AUSTRIA - Neither the scraping of the 'corridor' nor the use of a net interest approach under the revised IAS19 regulations will burden Austrian companies much, according to Christian Krischanitz, managing director at actuarial consultancy arithmetica.

Krischanitz, in contrast to some of his peers, sees the IAS19 revision on the net interest rate as a "sensible and pragmatic approach".

This net interest rate, which will be used to discount plan assets instead of the expected return, means individual company plans will now become "more easily comparable and also more easily calculable", he said.

Krischanitz pointed out that, in Austria, the net interest rate, or Rechnungszins, has historically been very close to the expected return, as Austrian pension funds traditionally are not heavily invested in equities.

Further, only 29% of the defined benefit obligations (DBO) of Austria's top 39 listed companies - the so-called ATX-Prime - is currently outsourced to pension funds.

"This figure has been relatively stable over the last years, as we did not see many transfers to Pensionskassen," Krischanitz said.

In total, the actuary estimated that Austrian companies were still holding €20bn-30bn in DBO on their balance sheets, making them the second-largest pension provider after the state, as the total volume of assets in Pensionskassen and the occupational insurance vehicles BKV (betriebliche Kollektivversicherung) only amounts to €18bn.

Those book reserves suffered heavily last year, as the discount rates had to be cut by 50 basis points on average, leading to actuarial losses of €161m after only €14m in 2009.

This is the second-largest actuarial loss reported in the top listed segment after 2005, when a reduction in interest rates led to a loss of almost €1bn. But back then, the ATX-Prime still comprised 45 companies.

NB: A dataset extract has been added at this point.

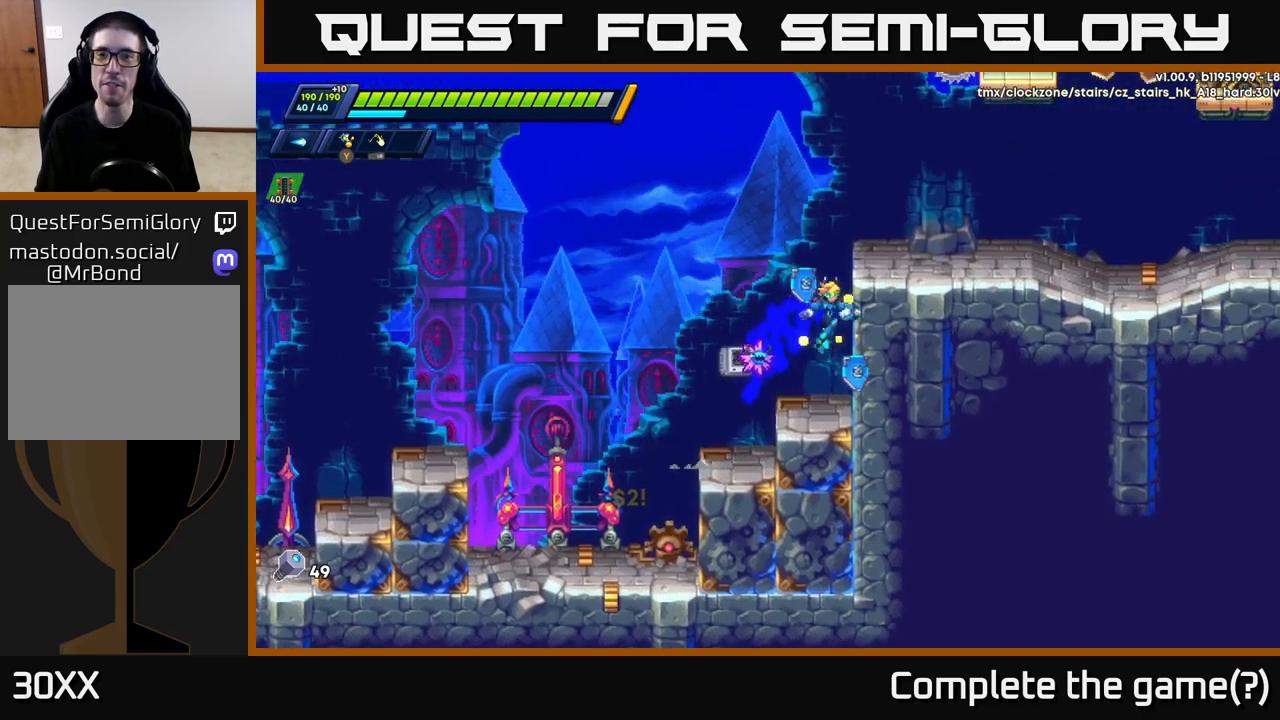
{"buttons": ["X"], "left_stick": "right", "right_stick": "center", "events": [[117, "A", "down"], [217, "left_stick", "left"], [400, "left_stick", "right"], [417, "A", "up"], [433, "R2", "up"], [500, "X", "down"]]}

As for the use of the 'corridor', or the possibility not to show some of the actuarial losses and gains, this has not been made much use of by Austrian top-listed companies.

In 2010, the corridor only amounted to €164m out of a total DBO of €5.9bn.

"The abolition of the 'corridor' will lead to higher volatility, and accounts will become less easy to control," Krischanitz said, adding that all this was "nothing threatening".